**DATA SHOWN**
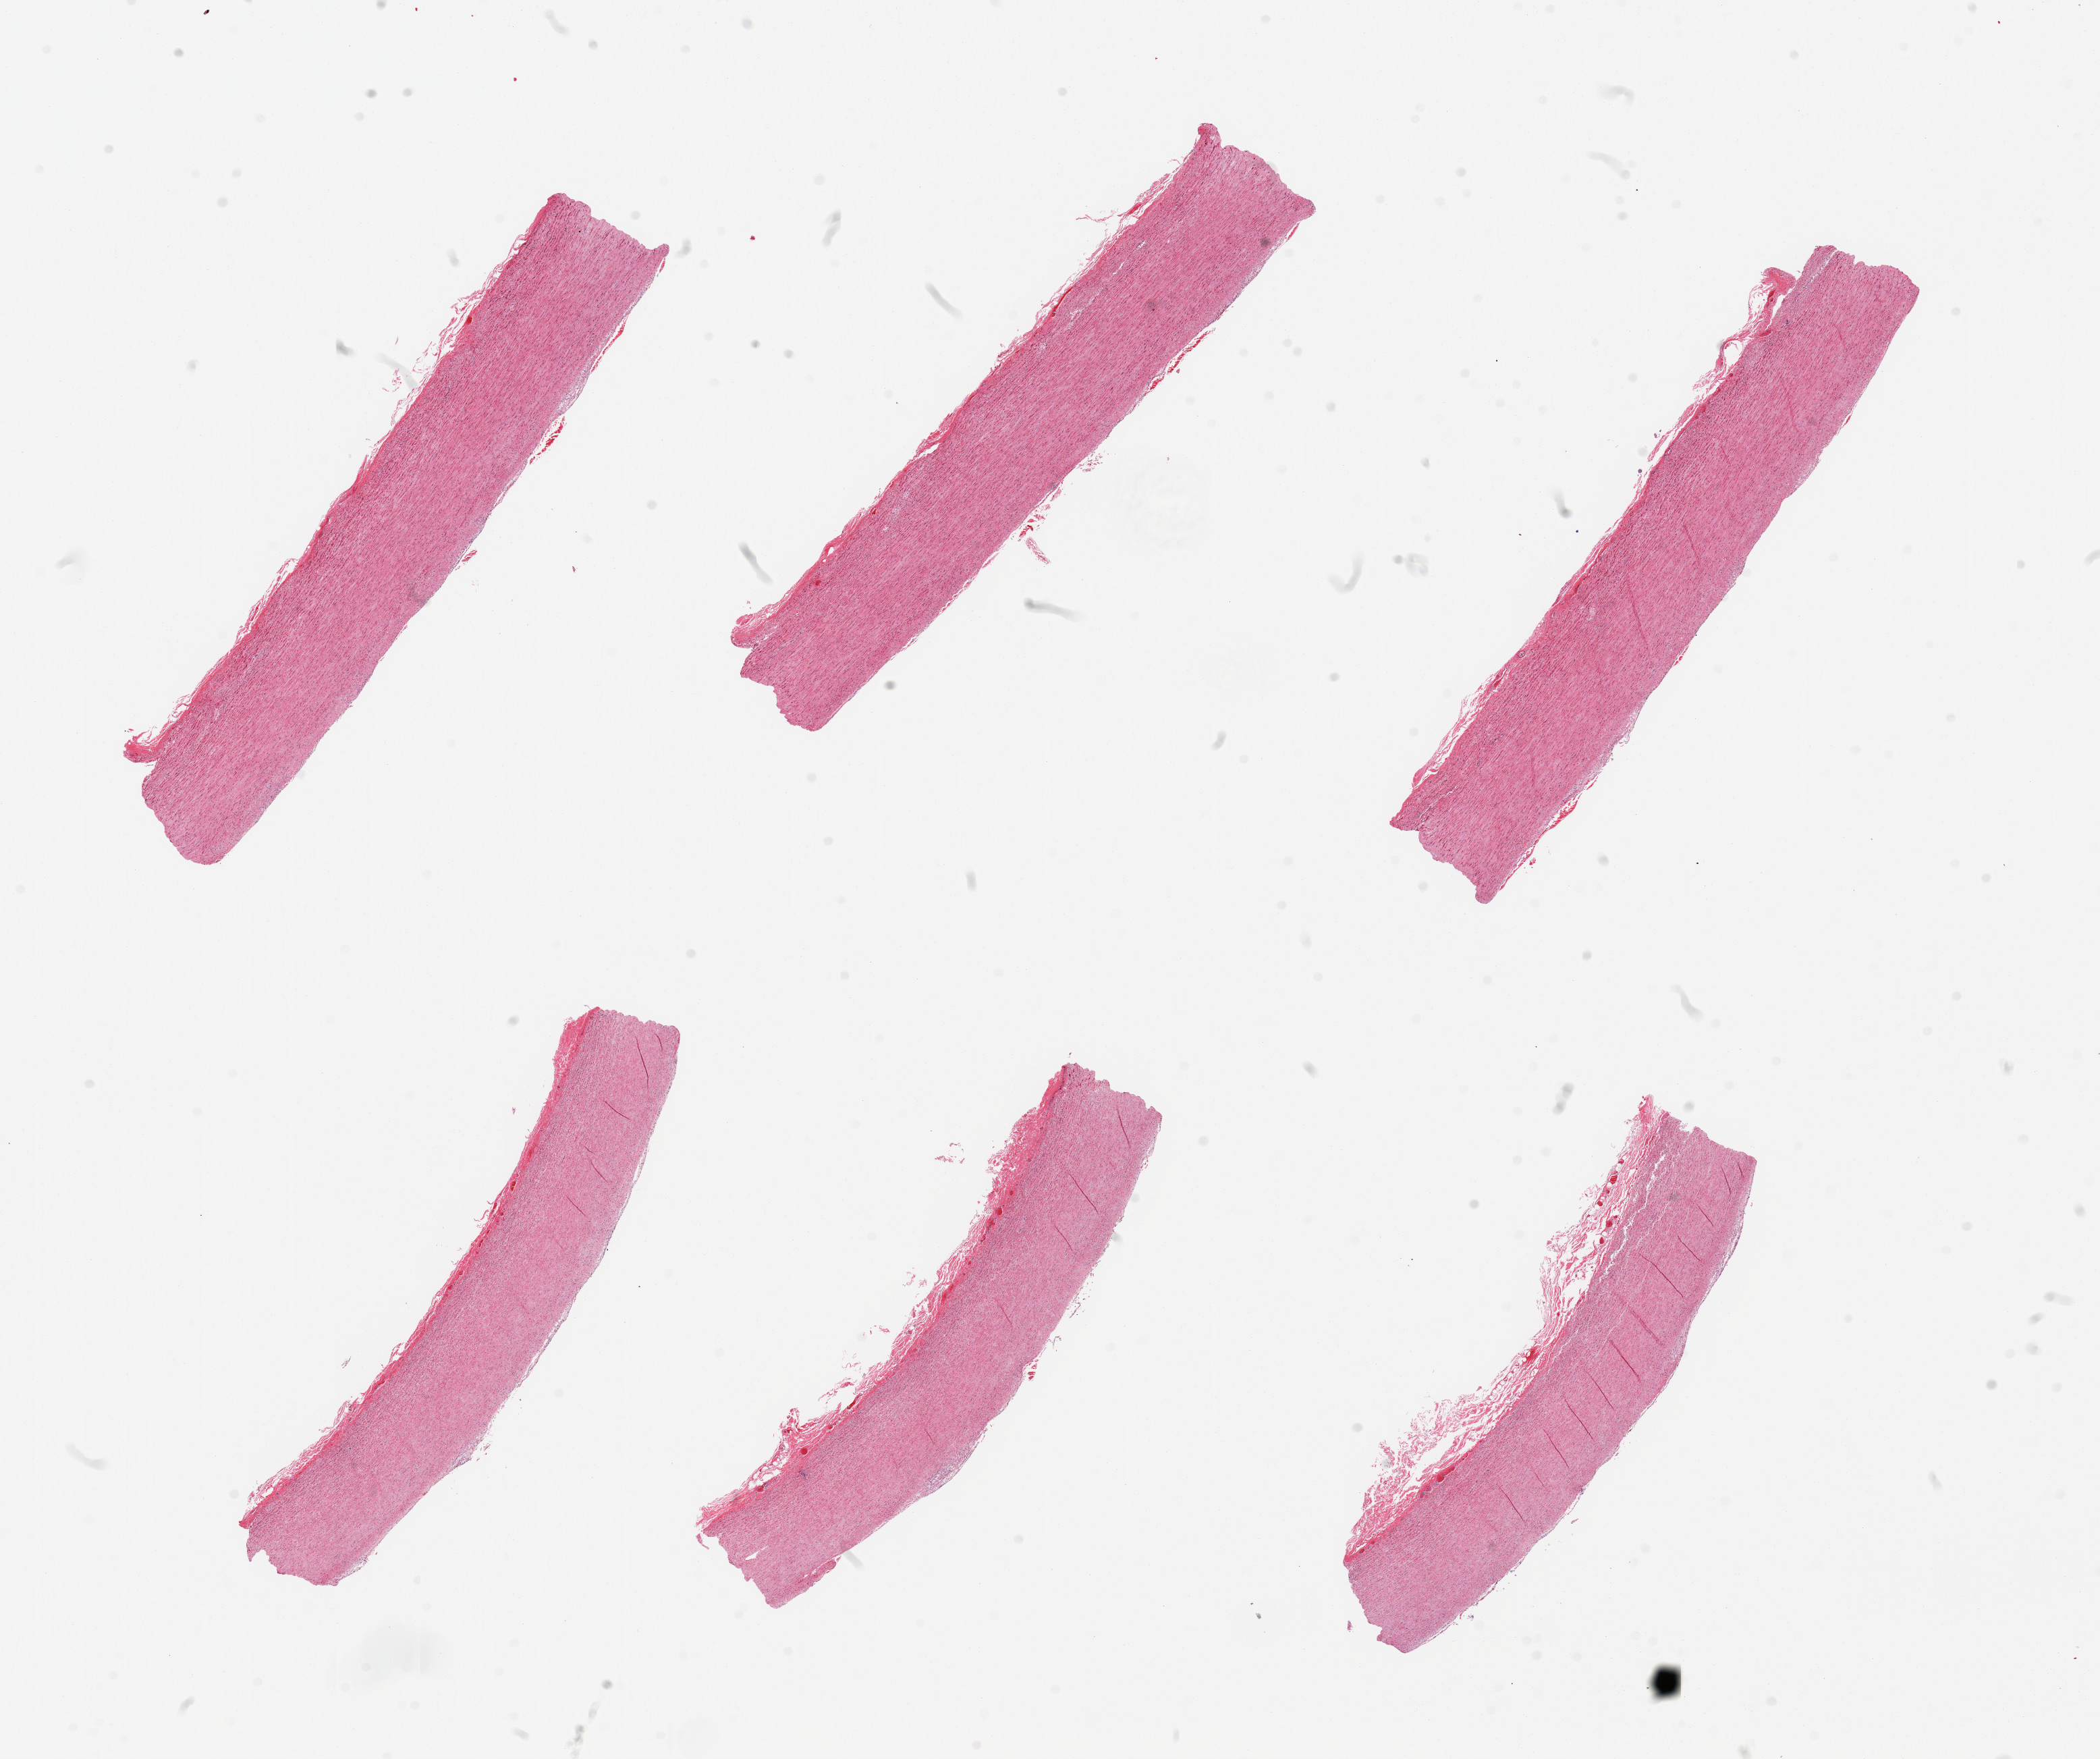
Digitized hematoxylin and eosin (H&E)-stained section — low-resolution overview of the scanned area, about 24.6 x 20.6 mm (from a 20x scan), PAXgene-fixed paraffin-embedded (PFPE) section, section of aorta (target tissue), donor tissue sample. Donor sex: male.
- pathologist's review note for this sample: 6 pieces; well trimmed, plaque free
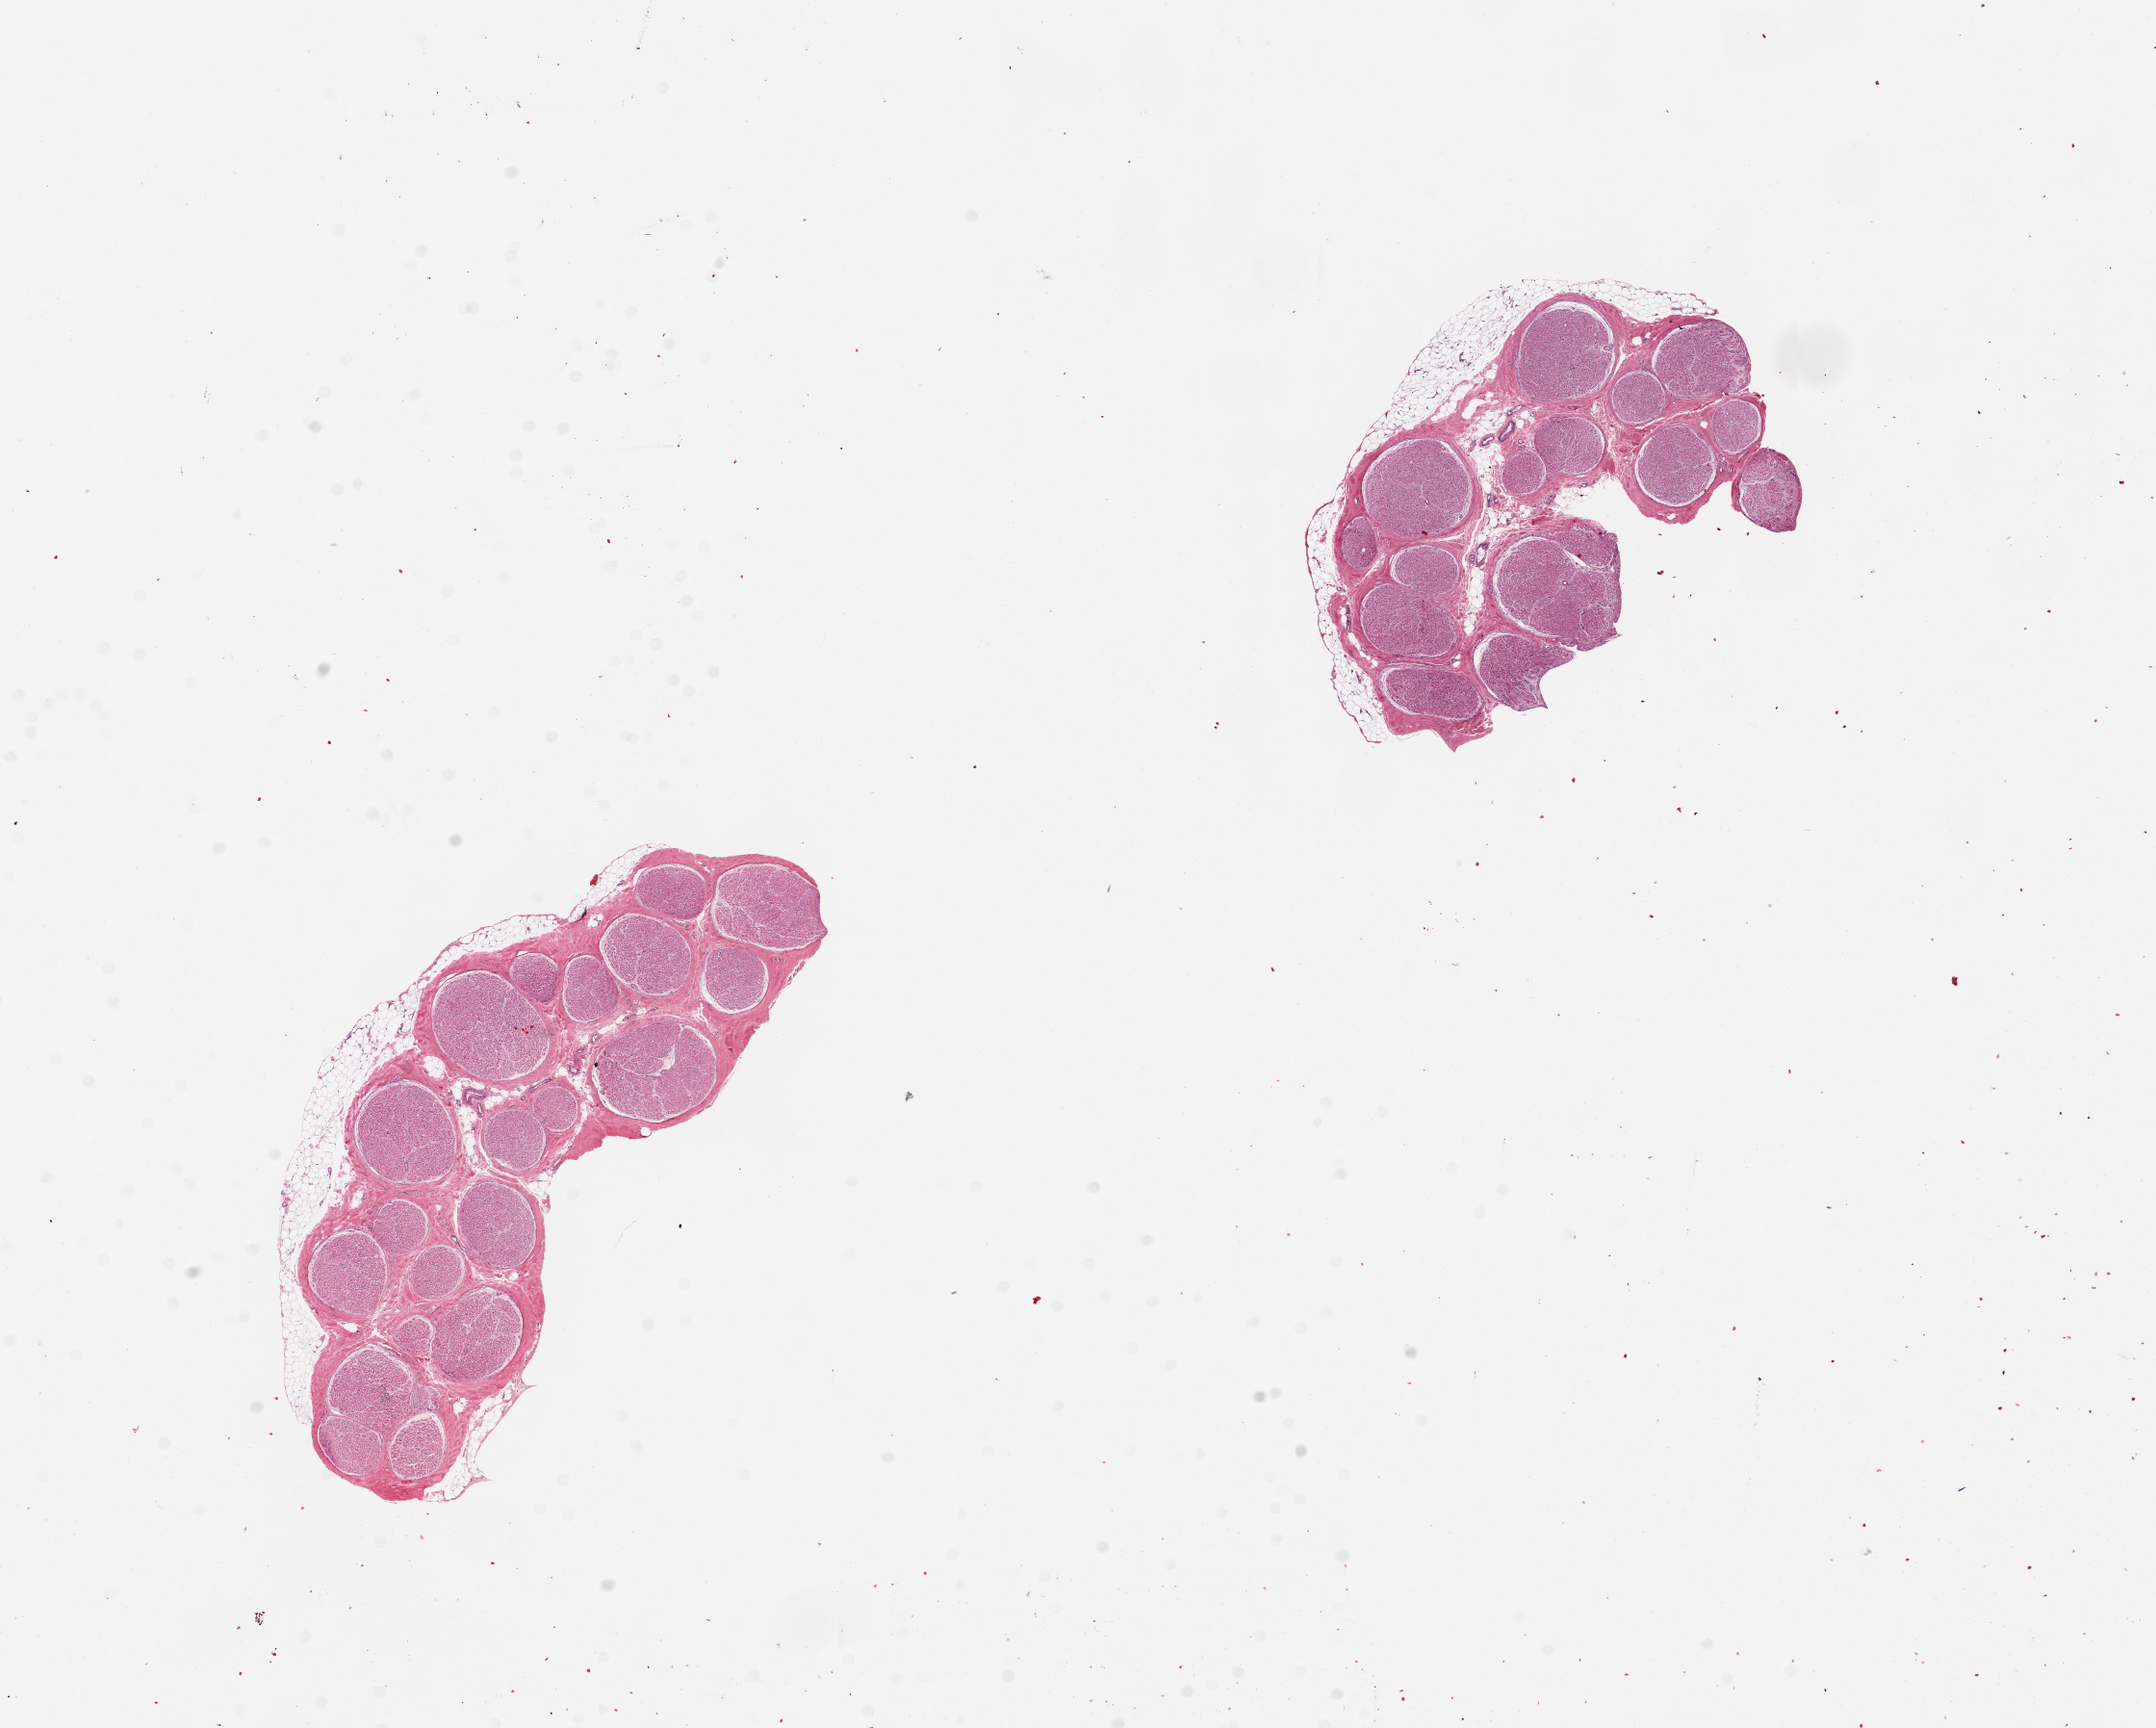
Haematoxylin and eosin whole-slide image, a low-resolution overview of the entire scanned area, about 17.7 x 14.2 mm (from a 20x scan), PAXgene-fixed, paraffin-embedded tissue, section of tibial nerve (target tissue), donor tissue sample. Donor sex: female.
• pathologist's review note for this sample: 2 pieces, 6x3 & 4.5x3mm; 10% external adipose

**TASK DESCRIPTION**
Once you have found every line in the listing that holds the string "scan", copy each of them.

**RESPONSE BOX**
Digitized hematoxylin and eosin (H&E)-stained section — low-resolution overview of the scanned area, about 24.6 x 20.6 mm (from a 20x scan), PAXgene-fixed paraffin-embedded (PFPE) section, section of aorta (target tissue), donor tissue sample. Donor sex: male.
Haematoxylin and eosin whole-slide image, a low-resolution overview of the entire scanned area, about 17.7 x 14.2 mm (from a 20x scan), PAXgene-fixed, paraffin-embedded tissue, section of tibial nerve (target tissue), donor tissue sample. Donor sex: female.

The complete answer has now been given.